Warning patrons that police are at the door could land a bar or bathhouse employee in jail, warns a well-known criminal lawyer.
“If he or she takes a step which is intended to obstruct, all the Crown needs to show is the purpose was to obstruct [police] in the execution of his duties,” says Frank Addario.
So intentionally warning customers of a bust is illegal. And the penalty for obstruction is up to two years in prison.
Bijou cashier Art Whitaker was charged when he flicked the switch in the early hours of Jul 1.
At the time, Whitaker said he checked out the badges, hit the lights and buzzed them in. “I thought they wanted them on, because if they wanted to do an inspection of a licensed premise they would like to see.”
Cops didn’t see it quite that way. The charge was dropped in a general amnesty two months later, with the chief Crown attorney warning that it was a one-time thing.
There’s lots of talk about what bathhouse and bar owners can do to stop the cops from what they see as harassment. But the legalities are messy.
It’s not technically illegal to tell people outside a bathhouse or bar that there’s a raid going on. So when police barge in, then eventually tell someone they can go, that person can blurt out the info to passers-by.
Of course, when that happened in New York, the Stonewall riots that launched the modern gay rights movement ensued.
The first protests in Toronto during the infamous 1981 bathhouse raids began the next day. More police raids in June of ’81 were met with demos the following weekend, which turned violent.
Addario says it’s all a question of intent. Encouraging a riot is illegal. So a – fictional – blue light outside an establishment that warned of a breach could be okay, or could be problematic.
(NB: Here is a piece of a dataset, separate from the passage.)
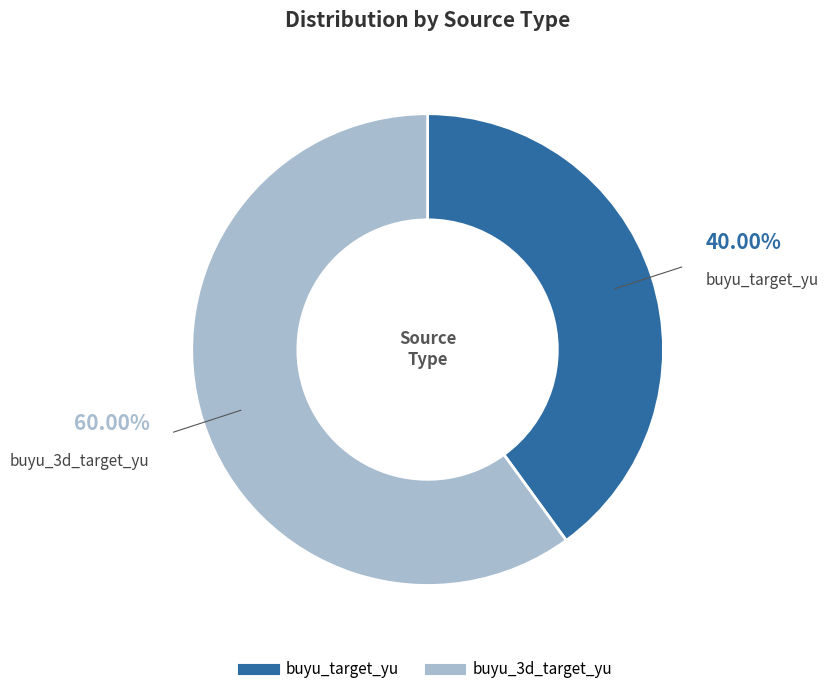

Approximately how many times larger is the value at buyu_3d_target_yu compared to buyu_target_yu?

1.5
It depends how others react.
“Police would look for way to expose the person who flipped the switch with the subsequent conduct,” says Addario.
Back during the ’81 bathhouse riots, Xtra’s predecessor The Body Politic ran photographs of men it identified as plainclothes police officer, even accusing some of encouraging the rioting.
Identifying undercover cops is complicated. “It’s a grey area of the law,” says Addario.
“There is a BC case that the guy was walking around in Gastown in Vancouver, pointing out to all the winos the plainclothes officers….
“They were attempting to arrest the beggars in the ’70s when we had a vagrancy law.”
The good samaritan was convicted.
Even stopping a cop from entering your establishment is hard. Owners of private clubs are entitled to keep out people they don’t want – if they’ve caused trouble in the past, for example. It happens every day in TO.
But you’d need to be completely up to date on every possible reason a cop has to check out your business before you were able to sort out answers to your challenge.
Liquor licence inspections, food or fire checks – all require staff to allow police entry.
Warns Addario: “It’s a treacherous area for the citizen untrained in the law. One needs to be completely familiar with the duties imposed on police by the dozens of statutes that govern the running of commercial establishments.”